Tidman M J, Eady R A
J Invest Dermatol. 1985 May;84(5):374-7. doi: 10.1111/1523-1747.ep12265460.
To examine the possibility that differences in the structure and population density of anchoring fibrils (AF) and other components of the dermal-epidermal junction might distinguish between genetically and clinically distinct varieties of dystrophic epidermolysis bullosa (DEB), a controlled ultrastructural morphometric study of nonseparated keratinocyte-associated dermal-epidermal junction was undertaken in a total of 17 patients with DEB. Seven patients had dominant DEB, 3 had localized recessive DEB, and 7 had severe, generalized recessive DEB. Nonlesional, unscarred skin was obtained from standard body regions. Criteria for the identification of AF were a mandatory union with the lamina densa and the presence of central banding and/or fanning of the extremities. No AF were detected in 9 technically suitable samples from patients with severe recessive DEB. Structurally normal AF were present, but significantly reduced in number, in both dominant and localized recessive DEB, compared with site-matched samples from 12 healthy adults. There was no difference in AF characteristics between dominant and localized recessive DEB, or between sites of predilection and nonpredilection for blisters. The presence or absence of albopapuloid lesions in dominant DEB did not influence AF counts. There was no difference in numbers of hemidesmosomes, basal cell plasmalemmal vesicles, or dermal microfibril bundles in any group of DEB patients compared with controls. Thus, although severe mutilating DEB can be distinguished by routine transmission electron microscopy, the dominant and localized recessive forms cannot be differentiated on the basis of AF structure or numbers.

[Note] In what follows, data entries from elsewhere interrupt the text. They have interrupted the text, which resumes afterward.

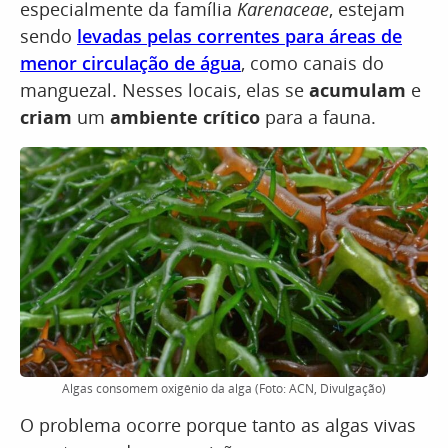
especialmente da família
Karenaceae
, estejam
sendo
levadas pelas correntes para áreas de
menor circulação de água
, como canais do
manguezal. Nesses locais, elas se
acumulam
e
criam
um
ambiente crítico
para a fauna.
Algas consomem oxigênio da alga (Foto: ACN, Divulgação)
O problema ocorre porque tanto as algas vivas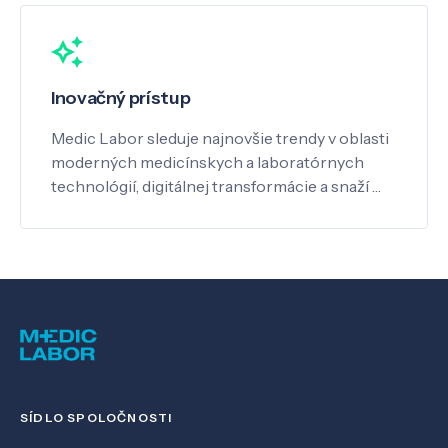
Inovačný prístup
Medic Labor sleduje najnovšie trendy v oblasti
moderných medicínskych a laboratórnych
technológií, digitálnej transformácie a snaží …
SÍDLO SPOLOČNOSTI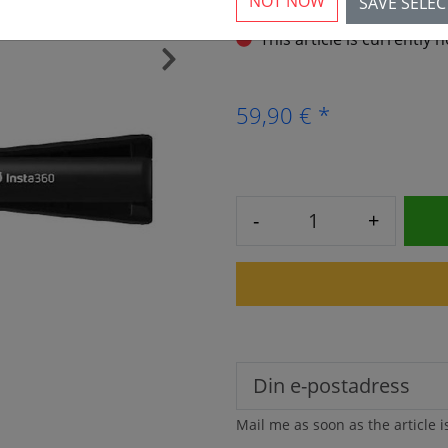
NOT NOW
SAVE SELE
This article is currently 
›
59,90 € *
-
+
Mail me as soon as the article i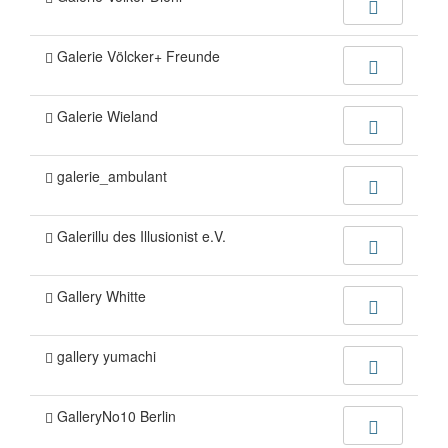
Galerie Völcker+ Freunde
Galerie Wieland
galerie_ambulant
Galerillu des Illusionist e.V.
Gallery Whitte
gallery yumachi
GalleryNo10 Berlin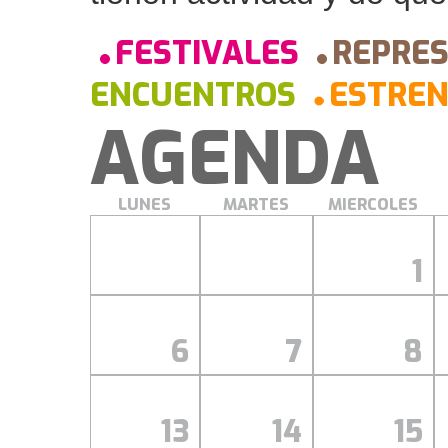
FESTIVALES
REPRES
ENCUENTROS
ESTRE
AGENDA
LUNES
MARTES
MIERCOLES
1
6
7
8
13
14
15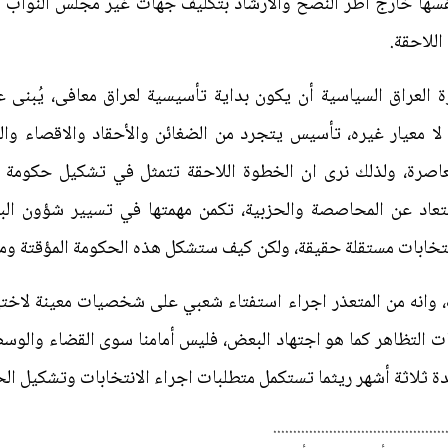
فسها خارج اطر النصح والارشاد بتكليف جهات غير مجلس النواب لتق
اللاحقة.
ة العراق السياسية أن يكون بداية تأسيسية لعراق معافى، يُبن
 لا معيار غيره، تأسيس يتجرد من الضغائن والأحقاد والاقصاء وال
عاصرة، ولذلك نرى ان الخطوة اللاحقة تتمثل في تشكيل حكومة م
لابتعاد عن المحاصصة والحزبية، تكمن مهمتها في تسيير شؤون الب
خابات مستقلة حقيقة، ولكن كيف ستشكل هذه الحكومة المؤقتة ومن
 وانه من المتعذر اجراء استفتاء شعبي على شخصيات معينة لاختيا
ات التظاهر كما هو اجتهاد البعض، فليس أمامنا سوى القضاء والوس
ة ثلاثة أشهر ريثما تستكمل متطلبات اجراء الانتخابات وتشكيل الحك
...........................................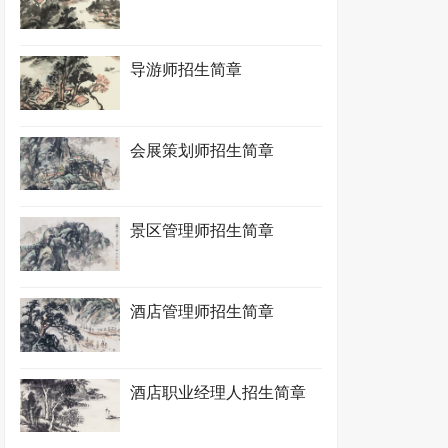
导游师招生简章
会展策划师招生简章
景区管理师招生简章
酒店管理师招生简章
酒店职业经理人招生简章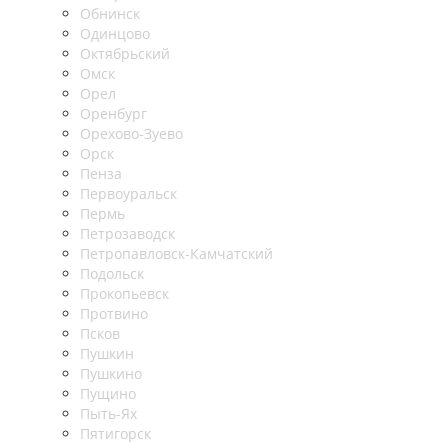
Обнинск
Одинцово
Октябрьский
Омск
Орел
Оренбург
Орехово-Зуево
Орск
Пенза
Первоуральск
Пермь
Петрозаводск
Петропавловск-Камчатский
Подольск
Прокопьевск
Протвино
Псков
Пушкин
Пушкино
Пущино
Пыть-Ях
Пятигорск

为了研究锚定原纤维(AF)及真皮-表皮连接处其他成分的结构和细胞密度差异是否能区分营养不良性大疱性表皮松解症(DEB)在遗传和临床方面的不同类型,我们对17例DEB患者未分离的角质形成细胞相关真皮-表皮连接处进行了对照超微结构形态计量学研究。7例患者为显性DEB,3例为局限性隐性DEB,7例为重度泛发性隐性DEB。从标准身体部位获取无病变、无瘢痕的皮肤。鉴定AF的标准是必须与致密板相连,且末端有中央条纹和/或扇形结构。在9份来自重度隐性DEB患者的技术上合适的样本中未检测到AF。与12名健康成年人的部位匹配样本相比,显性和局限性隐性DEB中均存在结构正常但数量显著减少的AF。显性和局限性隐性DEB之间,以及水疱好发部位和非好发部位之间的AF特征没有差异。显性DEB中是否存在白色丘疹样病变不影响AF计数。与对照组相比,任何一组DEB患者的半桥粒、基底细胞质膜小泡或真皮微原纤维束数量均无差异。因此,虽然严重致残性DEB可通过常规透射电子显微镜进行区分,但显性和局限性隐性形式不能基于AF结构或数量进行区分。